一、简介
segmentation_models_pytorch是一个基于PyTorch的图像分割神经网络。这个集合由俄罗斯的程序员小哥Pavel Yakubovskiy一手打造,对于图像分割而言简直就是神器般的存在。打比赛上分神器。
github地址:https://github.com/qubvel/segmentation_models.pytorch
二、训练自己的多类别语义分割模型
import os
os.environ['CUDA_VISIBLE_DEVICES'] = '5'
import os
import numpy as np
import cv2
import albumentations as albu
import torch
import segmentation_models_pytorch as smp
from torch.utils.data import DataLoader
from torch.utils.data import Dataset as BaseDataset
# ---------------------------------------------------------------
### 加载数据
# CamVid数据集中用于图像分割的所有标签类别
CLASSES = ['bkg', 'ywm', 'line']
class Dataset(BaseDataset):
"""CamVid数据集。进行图像读取,图像增强增强和图像预处理.
Args:
images_dir (str): 图像文件夹所在路径
masks_dir (str): 图像分割的标签图像所在路径
class_values (list): 用于图像分割的所有类别数
augmentation (albumentations.Compose): 数据传输管道
preprocessing (albumentations.Compose): 数据预处理
"""
def __init__(
self,
images_dir,
masks_dir,
augmentation=None,
preprocessing=None,
):
self.ids = os.listdir(images_dir)
self.images_fps = [os.path.join(images_dir, image_id) for image_id in self.ids]
self.masks_fps = [os.path.join(masks_dir, image_id) for image_id in self.ids]
# convert str names to class values on masks
self.class_values = list(range(len(CLASSES)))
self.augmentation = augmentation
self.preprocessing = preprocessing
def __getitem__(self, i):
# read data
image = cv2.imread(self.images_fps[i])
image = cv2.cvtColor(image, cv2.COLOR_BGR2RGB)
mask = cv2.imread(self.masks_fps[i], 0)
# 从标签中提取特定的类别 (e.g. cars)
masks = [(mask == v) for v in self.class_values]
mask = np.stack(masks, axis=-1).astype('float')
# 图像增强应用
if self.augmentation:
sample = self.augmentation(image=image, mask=mask)
image, mask = sample['image'], sample['mask']
# 图像预处理应用
if self.preprocessing:
sample = self.preprocessing(image=image, mask=mask)
image, mask = sample['image'], sample['mask']
#print(mask.shape)
return image, mask
def __len__(self):
return len(self.ids)

条目 →
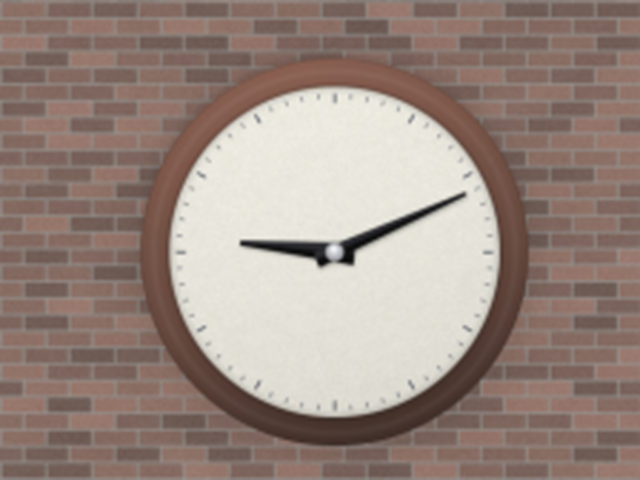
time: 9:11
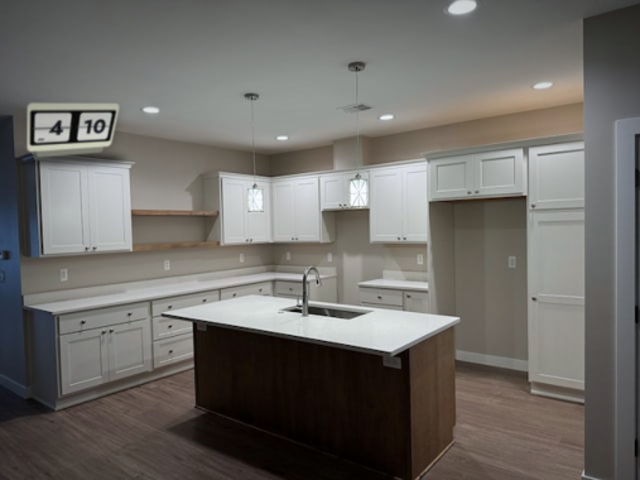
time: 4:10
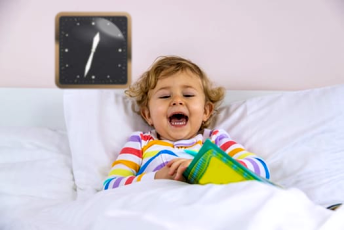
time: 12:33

==

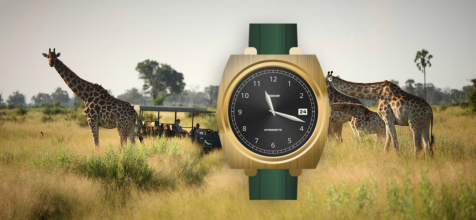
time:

任务要求 → 请把上面那篇分割模型训练教程中从“self.augmentation = augmentation”开始、到“从标签中提取特定的类别 (e.g. cars)”为止（包含这几个字）的部分一字不改地写出来。

结果如下 →
self.augmentation = augmentation
self.preprocessing = preprocessing
def __getitem__(self, i):
# read data
image = cv2.imread(self.images_fps[i])
image = cv2.cvtColor(image, cv2.COLOR_BGR2RGB)
mask = cv2.imread(self.masks_fps[i], 0)
# 从标签中提取特定的类别 (e.g. cars)